A PIL was filed by social activist Yogita Bhayana after the police slapped sedition charges on the management, parents of students, and teachers of the school for staging a play that was allegedly critical of the contentious Citizen (Amendment) Act and Prime Minister Narendra Modi.
“We will continue to explore our legal options and file more petitions," said one advocate directly involved in the case, requesting anonymity.
The plea also sought drafting of guidelines to check the misuse of the colonial-era law.
Advocates have argued that criticising legislations or the prime minister did not amount to sedition.
The Supreme Court's dismissal of the PIL will not have any bearing on the case being heard in Bidar court and the Kalaburagi bench of the Karnataka High Court, two advocates directly involved in the case said.
The SC has said the aggrieved parties can approach the court.
The Bidar court had said the staging of the play did not prima facie amount to sedition.
Two people--one parent and one teacher-- connected with the school were arrested on 30 January were released on bail after 15 days while the management was granted anticipatory bail on Wednesday.
School authorities and advocates appearing in the case say that investigation in the case is on and the chargesheet is yet to be filed.

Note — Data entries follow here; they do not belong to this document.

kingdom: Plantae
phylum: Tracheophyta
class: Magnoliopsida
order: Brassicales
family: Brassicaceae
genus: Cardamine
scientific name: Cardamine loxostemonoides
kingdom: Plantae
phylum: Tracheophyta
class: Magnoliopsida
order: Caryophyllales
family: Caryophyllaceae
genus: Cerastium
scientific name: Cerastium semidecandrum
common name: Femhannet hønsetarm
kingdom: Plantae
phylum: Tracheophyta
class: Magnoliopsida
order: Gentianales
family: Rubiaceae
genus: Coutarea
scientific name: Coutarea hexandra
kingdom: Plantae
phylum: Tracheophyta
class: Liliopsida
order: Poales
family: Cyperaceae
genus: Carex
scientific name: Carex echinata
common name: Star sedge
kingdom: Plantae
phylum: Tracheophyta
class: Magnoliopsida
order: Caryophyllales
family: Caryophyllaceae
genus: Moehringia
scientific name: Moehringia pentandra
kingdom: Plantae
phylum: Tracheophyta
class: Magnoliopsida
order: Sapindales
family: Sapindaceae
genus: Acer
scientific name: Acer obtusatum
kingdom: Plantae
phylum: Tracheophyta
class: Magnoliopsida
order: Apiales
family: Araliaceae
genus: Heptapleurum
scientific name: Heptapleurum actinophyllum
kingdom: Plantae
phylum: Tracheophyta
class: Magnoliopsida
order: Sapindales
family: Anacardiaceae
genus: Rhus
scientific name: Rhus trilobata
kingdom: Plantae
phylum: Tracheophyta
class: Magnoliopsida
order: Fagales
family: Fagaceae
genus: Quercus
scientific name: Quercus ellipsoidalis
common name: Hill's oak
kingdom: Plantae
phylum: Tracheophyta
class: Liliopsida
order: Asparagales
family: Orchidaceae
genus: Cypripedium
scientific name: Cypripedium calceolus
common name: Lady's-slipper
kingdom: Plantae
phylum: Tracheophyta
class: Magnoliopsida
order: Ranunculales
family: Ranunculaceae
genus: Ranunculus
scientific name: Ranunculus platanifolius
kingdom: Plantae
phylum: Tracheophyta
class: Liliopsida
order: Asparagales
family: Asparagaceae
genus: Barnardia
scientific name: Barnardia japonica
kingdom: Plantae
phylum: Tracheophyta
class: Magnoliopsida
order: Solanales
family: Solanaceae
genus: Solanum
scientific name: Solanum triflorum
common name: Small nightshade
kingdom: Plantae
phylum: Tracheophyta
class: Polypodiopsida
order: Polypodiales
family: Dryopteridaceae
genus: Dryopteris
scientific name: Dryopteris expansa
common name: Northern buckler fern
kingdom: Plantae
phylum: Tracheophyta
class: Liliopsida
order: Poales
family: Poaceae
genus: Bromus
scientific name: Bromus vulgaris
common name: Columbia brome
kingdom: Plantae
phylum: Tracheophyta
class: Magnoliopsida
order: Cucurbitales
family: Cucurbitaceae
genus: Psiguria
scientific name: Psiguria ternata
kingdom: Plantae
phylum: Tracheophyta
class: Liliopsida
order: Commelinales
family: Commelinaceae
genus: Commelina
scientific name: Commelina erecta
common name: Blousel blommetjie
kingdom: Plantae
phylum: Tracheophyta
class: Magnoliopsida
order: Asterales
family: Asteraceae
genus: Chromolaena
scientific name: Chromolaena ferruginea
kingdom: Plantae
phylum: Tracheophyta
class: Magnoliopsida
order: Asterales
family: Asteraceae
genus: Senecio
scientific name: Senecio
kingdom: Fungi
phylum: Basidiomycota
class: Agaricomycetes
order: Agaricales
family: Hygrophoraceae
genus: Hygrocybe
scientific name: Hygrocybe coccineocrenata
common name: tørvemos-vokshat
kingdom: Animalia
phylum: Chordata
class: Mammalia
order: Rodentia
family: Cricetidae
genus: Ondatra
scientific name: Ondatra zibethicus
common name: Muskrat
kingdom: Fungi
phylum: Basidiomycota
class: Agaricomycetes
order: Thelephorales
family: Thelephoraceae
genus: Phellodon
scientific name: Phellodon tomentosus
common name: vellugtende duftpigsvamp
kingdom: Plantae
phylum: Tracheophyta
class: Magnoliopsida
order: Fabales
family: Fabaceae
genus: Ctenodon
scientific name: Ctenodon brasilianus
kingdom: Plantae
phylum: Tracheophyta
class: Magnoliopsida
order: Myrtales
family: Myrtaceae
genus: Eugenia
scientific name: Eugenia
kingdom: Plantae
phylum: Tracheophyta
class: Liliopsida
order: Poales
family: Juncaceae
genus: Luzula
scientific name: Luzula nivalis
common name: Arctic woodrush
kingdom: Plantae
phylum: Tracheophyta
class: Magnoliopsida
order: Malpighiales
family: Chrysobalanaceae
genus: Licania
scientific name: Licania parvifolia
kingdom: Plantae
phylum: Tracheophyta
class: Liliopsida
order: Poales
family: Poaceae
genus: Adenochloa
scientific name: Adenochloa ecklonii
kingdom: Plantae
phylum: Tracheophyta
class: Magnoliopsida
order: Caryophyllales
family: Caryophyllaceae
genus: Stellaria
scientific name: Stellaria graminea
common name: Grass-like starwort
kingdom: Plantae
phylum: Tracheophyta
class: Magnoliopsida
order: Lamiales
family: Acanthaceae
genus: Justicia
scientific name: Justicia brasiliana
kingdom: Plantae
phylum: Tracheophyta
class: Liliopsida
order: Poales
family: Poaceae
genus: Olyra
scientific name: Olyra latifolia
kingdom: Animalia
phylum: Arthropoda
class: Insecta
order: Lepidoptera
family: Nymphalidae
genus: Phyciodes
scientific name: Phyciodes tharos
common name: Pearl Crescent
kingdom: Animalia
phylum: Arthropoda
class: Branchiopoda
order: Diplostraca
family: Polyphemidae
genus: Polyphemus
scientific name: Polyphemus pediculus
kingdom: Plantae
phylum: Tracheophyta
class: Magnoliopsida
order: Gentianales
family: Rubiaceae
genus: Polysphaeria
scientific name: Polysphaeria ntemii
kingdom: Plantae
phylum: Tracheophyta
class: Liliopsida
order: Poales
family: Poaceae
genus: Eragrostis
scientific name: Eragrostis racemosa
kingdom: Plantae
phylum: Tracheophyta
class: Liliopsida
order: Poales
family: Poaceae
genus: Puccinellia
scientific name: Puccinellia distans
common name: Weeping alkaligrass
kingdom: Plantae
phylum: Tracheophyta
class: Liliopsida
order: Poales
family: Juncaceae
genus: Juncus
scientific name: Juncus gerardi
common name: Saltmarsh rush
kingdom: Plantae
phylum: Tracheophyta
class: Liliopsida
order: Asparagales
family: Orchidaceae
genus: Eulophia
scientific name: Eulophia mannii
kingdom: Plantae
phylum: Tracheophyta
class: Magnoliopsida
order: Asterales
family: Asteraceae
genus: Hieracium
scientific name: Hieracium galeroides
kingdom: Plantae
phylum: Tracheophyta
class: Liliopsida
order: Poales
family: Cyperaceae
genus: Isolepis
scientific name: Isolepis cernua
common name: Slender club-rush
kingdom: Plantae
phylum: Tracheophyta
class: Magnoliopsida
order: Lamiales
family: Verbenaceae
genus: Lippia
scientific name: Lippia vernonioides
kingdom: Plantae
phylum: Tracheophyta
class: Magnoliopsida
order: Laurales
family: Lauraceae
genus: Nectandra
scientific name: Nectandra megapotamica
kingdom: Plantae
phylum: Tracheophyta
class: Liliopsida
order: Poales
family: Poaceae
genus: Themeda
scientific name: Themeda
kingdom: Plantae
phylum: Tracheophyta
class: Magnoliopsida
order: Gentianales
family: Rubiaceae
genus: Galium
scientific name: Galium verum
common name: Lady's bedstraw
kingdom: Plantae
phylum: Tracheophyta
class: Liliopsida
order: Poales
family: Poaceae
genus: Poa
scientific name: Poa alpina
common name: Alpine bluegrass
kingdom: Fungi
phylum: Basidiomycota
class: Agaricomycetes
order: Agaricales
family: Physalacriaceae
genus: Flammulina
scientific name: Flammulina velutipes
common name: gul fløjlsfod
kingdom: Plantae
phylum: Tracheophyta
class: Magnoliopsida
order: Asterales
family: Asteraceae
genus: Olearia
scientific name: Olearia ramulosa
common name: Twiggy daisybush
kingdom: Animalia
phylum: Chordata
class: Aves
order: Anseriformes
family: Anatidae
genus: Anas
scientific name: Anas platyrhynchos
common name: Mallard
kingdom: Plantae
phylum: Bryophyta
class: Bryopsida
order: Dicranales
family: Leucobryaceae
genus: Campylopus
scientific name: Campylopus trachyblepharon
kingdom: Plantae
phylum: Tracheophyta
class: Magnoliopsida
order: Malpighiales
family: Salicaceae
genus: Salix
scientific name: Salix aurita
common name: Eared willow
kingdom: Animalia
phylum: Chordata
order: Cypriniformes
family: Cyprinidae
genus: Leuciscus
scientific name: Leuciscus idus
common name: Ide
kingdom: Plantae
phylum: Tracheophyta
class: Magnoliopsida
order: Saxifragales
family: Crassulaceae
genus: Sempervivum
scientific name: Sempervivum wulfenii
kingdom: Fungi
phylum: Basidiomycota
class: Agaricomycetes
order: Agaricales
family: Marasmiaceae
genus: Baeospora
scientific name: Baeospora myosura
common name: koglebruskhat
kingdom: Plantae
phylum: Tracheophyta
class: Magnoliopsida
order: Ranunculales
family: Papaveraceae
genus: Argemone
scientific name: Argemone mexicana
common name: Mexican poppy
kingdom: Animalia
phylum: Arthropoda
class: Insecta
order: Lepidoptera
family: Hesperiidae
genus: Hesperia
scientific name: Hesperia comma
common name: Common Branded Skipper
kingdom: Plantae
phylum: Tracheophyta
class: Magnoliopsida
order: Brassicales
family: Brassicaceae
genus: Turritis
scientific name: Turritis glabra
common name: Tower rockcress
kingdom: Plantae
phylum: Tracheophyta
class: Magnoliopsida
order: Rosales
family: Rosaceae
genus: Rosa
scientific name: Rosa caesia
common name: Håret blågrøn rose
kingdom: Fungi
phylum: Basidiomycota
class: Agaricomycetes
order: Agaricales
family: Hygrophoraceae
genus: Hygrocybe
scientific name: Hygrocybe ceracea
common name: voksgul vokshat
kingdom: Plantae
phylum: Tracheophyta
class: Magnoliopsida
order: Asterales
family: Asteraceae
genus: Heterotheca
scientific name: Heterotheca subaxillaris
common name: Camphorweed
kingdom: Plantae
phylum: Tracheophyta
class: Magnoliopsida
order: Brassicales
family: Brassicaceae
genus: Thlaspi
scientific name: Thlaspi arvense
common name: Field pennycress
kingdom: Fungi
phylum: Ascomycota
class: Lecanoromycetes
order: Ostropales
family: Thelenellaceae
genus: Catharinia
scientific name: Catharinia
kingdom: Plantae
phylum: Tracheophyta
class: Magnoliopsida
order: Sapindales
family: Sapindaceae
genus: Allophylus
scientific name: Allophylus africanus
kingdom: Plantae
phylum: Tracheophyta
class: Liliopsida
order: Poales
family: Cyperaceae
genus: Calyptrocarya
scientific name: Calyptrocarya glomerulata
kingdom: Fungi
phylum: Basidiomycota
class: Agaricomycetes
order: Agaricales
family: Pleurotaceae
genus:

Pictures and videos of police officials repeatedly interrogating students of the school have attracted backlash.
“We have filed a case in Kalaburagi bench (Karnataka HC) to quash the sedition charges and are not party to the PIL filed in SC," said a person from the school.
There have been at least five cases of sedition filed in Karnataka alone.
Parts of India have been facing relentless protests against the Citizenship (Amendment) Act and the National Register of Citizens (NRC).
Protests in the national capital had turned violent late last month, with hundreds injured and death toll touching 53, according to a report in the Hindustan Times.
In Karnataka, there have been at least two deaths due to police firing in the communally sensitive coastal district of Mangaluru.
The ruling Bharatiya Janata Party in Karnataka was cornered by the opposition after a party legislator, called centenarian freedom fighter H.S.Doreswamy a “fake" and an “agent of Pakistan" last month. Doreswamy has been at the forefront of several protests against the CAA in the state and is a critic of Modi.
BJP leaders from Karnataka have condoned the statement.